“Highly misleading.”
That’s the phrase that William Bernstein uses in his book The Four Pillars of Investing to describe analyses of the historical stock-return data that fail to take the effect of valuations into account.
The book was published in early 2002. It is now early 2006.
Go to a search engine, enter the term “retirement planning tools” to find studies and calculators that can advise you as to how much you can plan to safely withdrawal from your stock portfolio after you retire, and what do you find?
You find calculator after calculator, study after study, that reports as “safe” withdrawal rates that are in fact not safe. You find study after study, calculator after calculator, that violates The Bernstein Rule by reporting on what the historical data says without making an adjustment for changes in valuation levels.

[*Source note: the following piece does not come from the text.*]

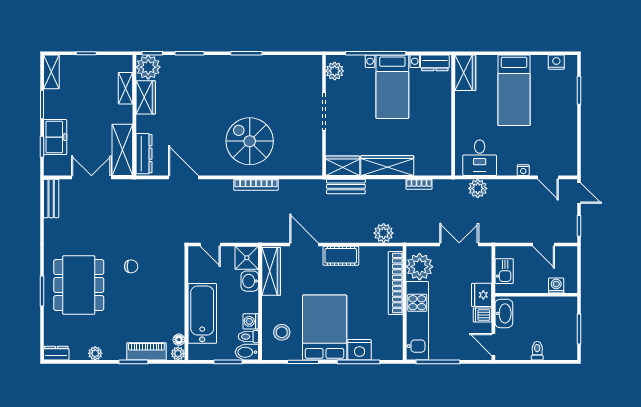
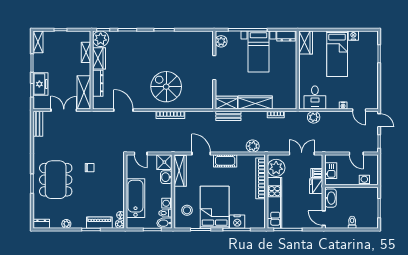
nightstand: (556, 62) -> (353, 36), moved
dresser: (144, 154) -> (98, 83), moved
dishwasher: (483, 315) -> (317, 173), moved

You find study after study, calculator after calculator, that gets the most important numbers wrong.
This is unacceptable. This is dangerous. This is unconscionable.
We must demand better of the people who purport to calculate what the historical stock-return data says about what withdrawal rates are safe in retirement. “Raddr” (owner of the raddr-pages.com discussion board) has described the conventional-methodology calculators and studies as “junk science.” The first time I heard him use that phrase, I viewed it as possibly too strong a way of making the point. Not today. Raddr was right. When you report numbers, you take on an obligation to report the numbers accurately. Fail to do so and you indeed are producing junk. Dangerous junk.
The failure of the publishers of retirement planning tools to correct their studies and calculators in the face of what has been learned in the past four years about what the historical stock-return data really says is a scandal. If stocks perform in the future somewhat in the way in which they always have in the past, the false claims put forward in most retirement planning tools are going to cause millions of retirees to be left destitute in their 60s and 70s and 80s and 90s. Not good.
We need to do what we can to get the word out on this scandal. When people construct retirement calculators or studies that purport to tell people what withdrawal rates are safe, they take on an obligation to report fairly and accurately and honestly what the historical data really says on the question. The publishers of most of today’s retirement planning tools have failed to honor their responsibilities. They must be called to account before their failure to make the corrections needed causes millions of retirements to go bust.
There was a time when the methodologies used in the tools were state-of-the-art methodologies. I understand that the errors in today’s calculators and studies were not put into them intentionally. The fact remains that four years have passed since Bernstein published his book and in that time the case in support of what Bernstein says has only grown stronger and stronger and stronger and stronger. Those who develop retirement planning tools have a responsibility to stay up to date on developments in their field. When developments reveal to them errors that they made in their calculations, they need to get about the business of correcting those errors promptly. End of sentence, end of paragraph, end of chapter, end of book, end of story.
Our community has done wonderful work over the past 45 months confirming and then re-confirming and then re-confirming once again the flaws of the conventional-methodology safe withdrawal rate studies. The authors of the studies don’t have to take Bernstein’s word for it that they got the numbers wrong. They can check our community work-product to see the point proven in a hundred different ways. It’s important work that we have done, and we all are rightly proud of it.
But by no means have we yet finished the job we have taken on.
It is time to move to a new phase of The Great Safe Withdrawal Rate Debate. The focus of the first 45 months of our discussions was proving the point. The focus of the next 45 months needs to be on getting the word out to aspiring retirees about the flaws of most of today’s retirement planning tools.
I have put out a press release (“Retirement Planning Tools Give Dangerous Advice”) through the PRWeb.com service announcing an initiative to do just that. My hope is that, 45 months from today, on November 13, 2009, an aspiring retiree will be able to put the term “retirement planning tools” into a search engine and obtain accurate, reasonable, analytically valid reports on what the historical stock-return data says about safe withdrawal rates.
Let’s all roll up our sleeves and get about the business of saving some retirements!